YOUR GOAL | The result should be a word-for-word retyping of the entries below, free of pictures.

• • • • • • •

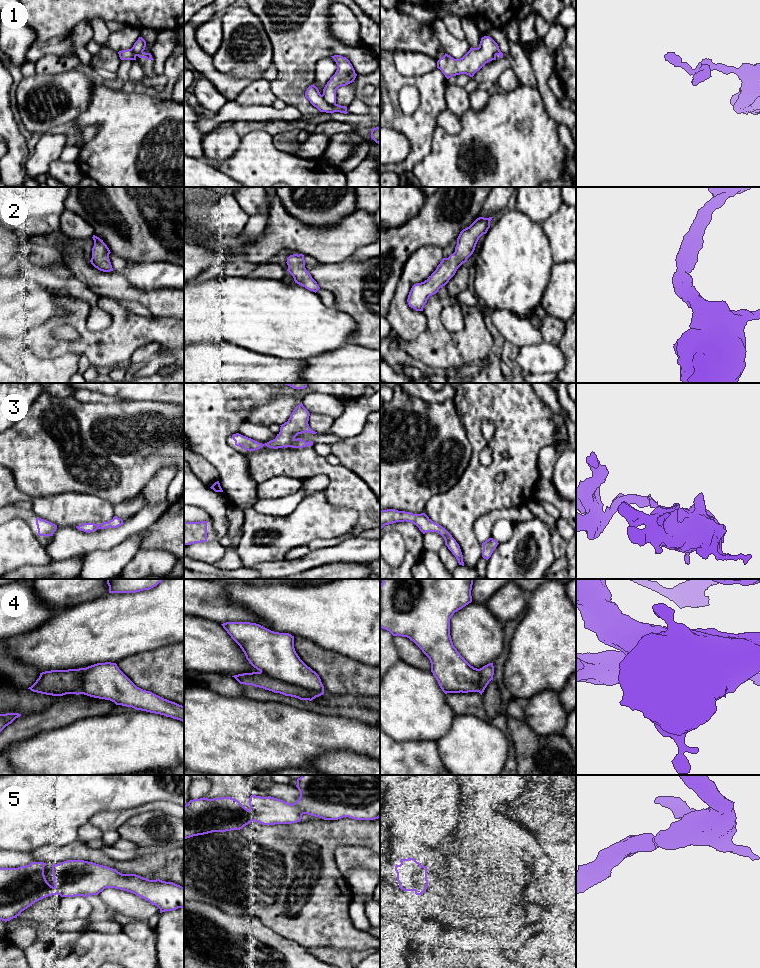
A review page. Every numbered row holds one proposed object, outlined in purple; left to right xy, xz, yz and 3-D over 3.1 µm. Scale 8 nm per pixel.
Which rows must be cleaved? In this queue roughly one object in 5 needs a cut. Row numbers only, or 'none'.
1, 4

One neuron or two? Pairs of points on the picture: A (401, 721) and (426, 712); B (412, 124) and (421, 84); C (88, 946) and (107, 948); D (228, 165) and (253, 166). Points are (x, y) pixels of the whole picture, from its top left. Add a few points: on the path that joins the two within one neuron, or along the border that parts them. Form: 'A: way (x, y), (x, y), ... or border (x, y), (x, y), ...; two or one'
A: way (407, 715), (410, 712), (420, 712); one
B: way (422, 114), (425, 111), (425, 94); one
C: way (93, 948), (102, 948); one
D: way (234, 166), (247, 166); one

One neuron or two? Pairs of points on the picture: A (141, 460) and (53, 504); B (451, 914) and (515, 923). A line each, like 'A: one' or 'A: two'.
A: two
B: one

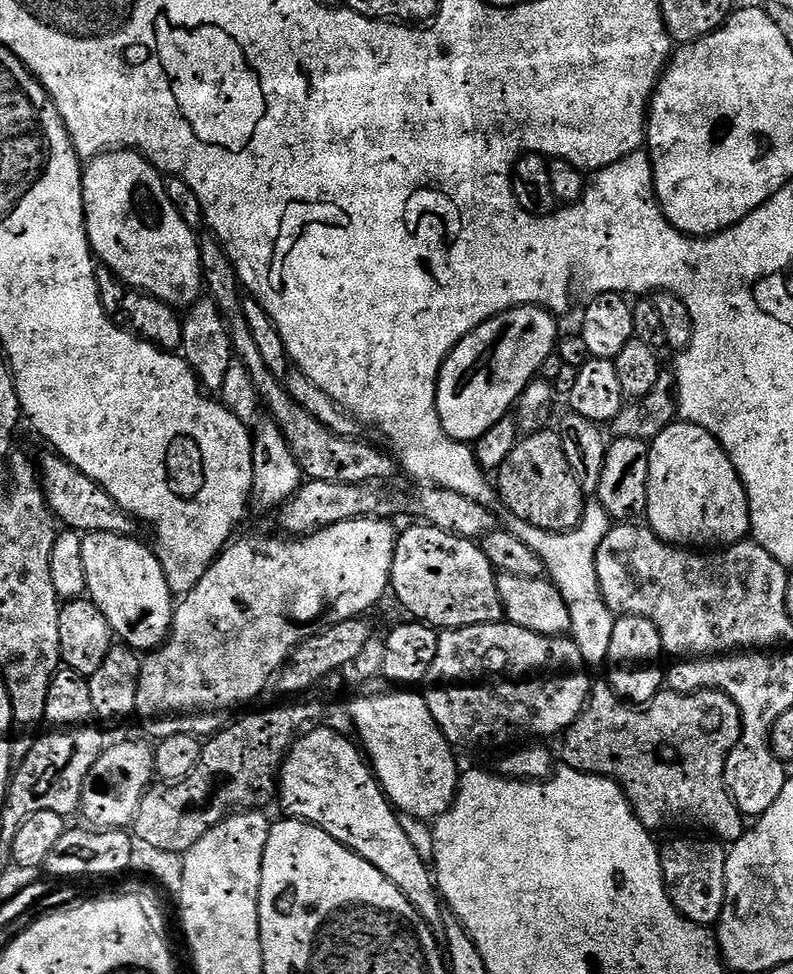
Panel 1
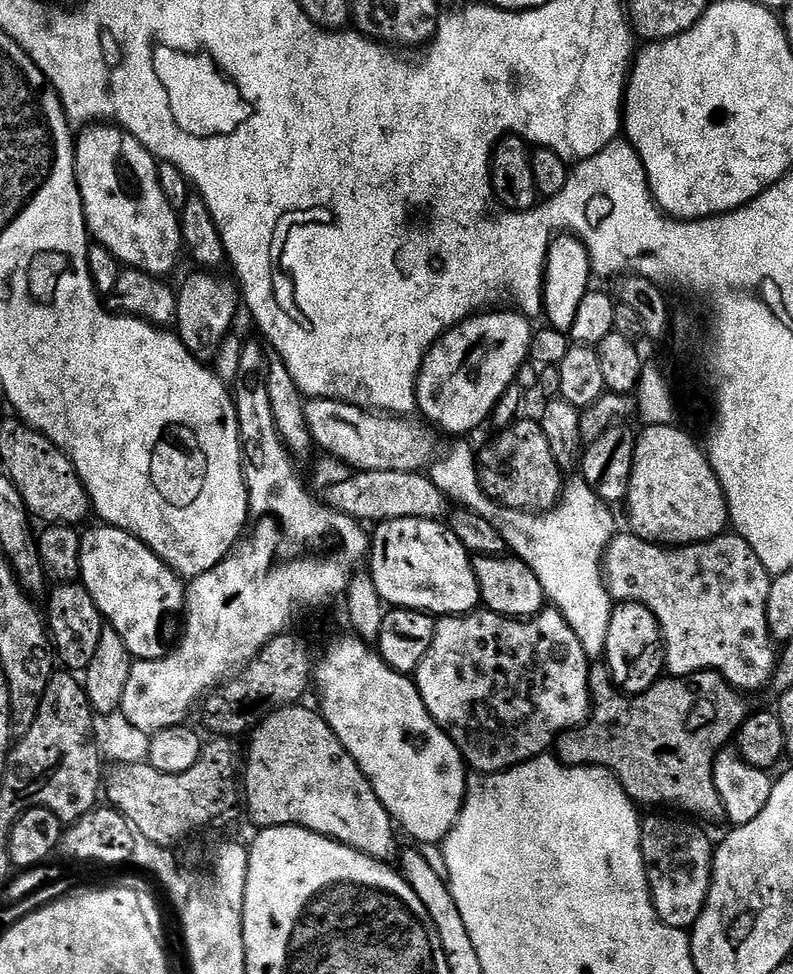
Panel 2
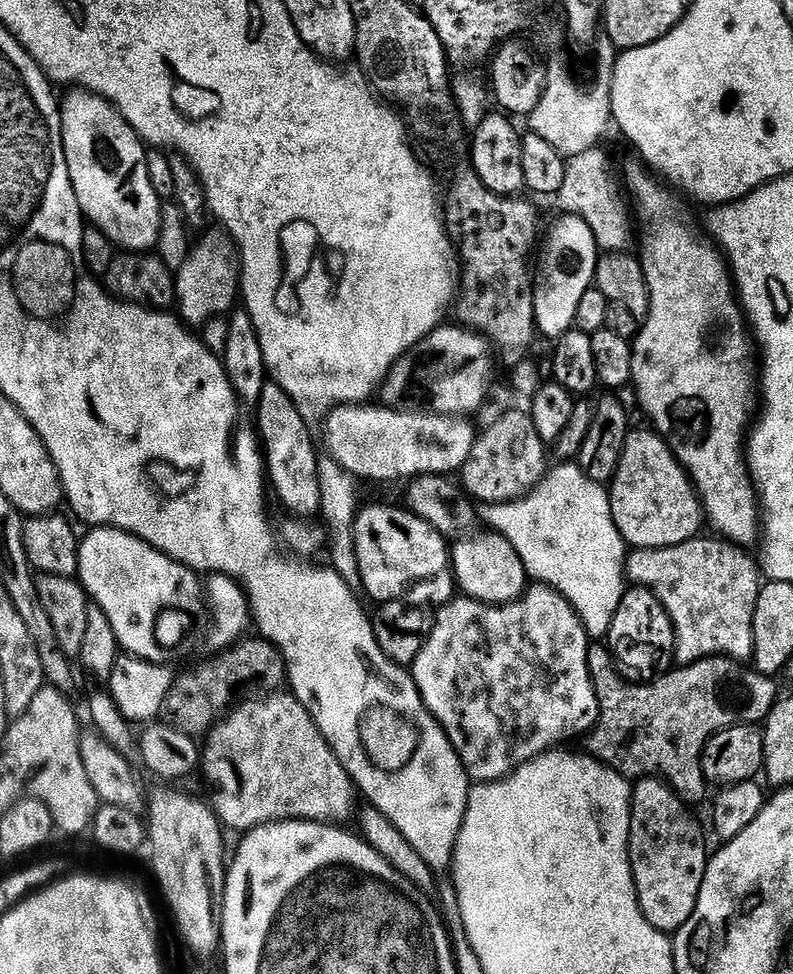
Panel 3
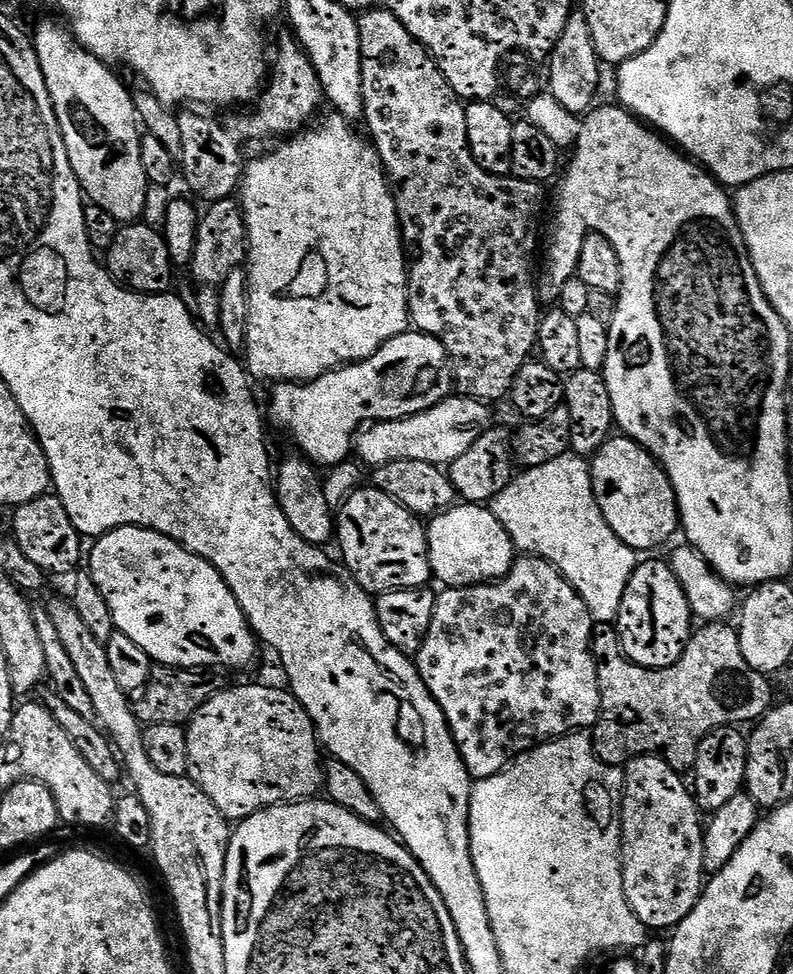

• • • • • • •

EXERCISE RESPONSE |
A review page. Every numbered row holds one proposed object, outlined in purple; left to right xy, xz, yz and 3-D over 3.1 µm. Scale 8 nm per pixel.
Which rows must be cleaved? In this queue roughly one object in 5 needs a cut. Row numbers only, or 'none'.
1, 4

One neuron or two? Pairs of points on the picture: A (401, 721) and (426, 712); B (412, 124) and (421, 84); C (88, 946) and (107, 948); D (228, 165) and (253, 166). Points are (x, y) pixels of the whole picture, from its top left. Add a few points: on the path that joins the two within one neuron, or along the border that parts them. Form: 'A: way (x, y), (x, y), ... or border (x, y), (x, y), ...; two or one'
A: way (407, 715), (410, 712), (420, 712); one
B: way (422, 114), (425, 111), (425, 94); one
C: way (93, 948), (102, 948); one
D: way (234, 166), (247, 166); one

One neuron or two? Pairs of points on the picture: A (141, 460) and (53, 504); B (451, 914) and (515, 923). A line each, like 'A: one' or 'A: two'.
A: two
B: one

Panel 1
Panel 2
Panel 3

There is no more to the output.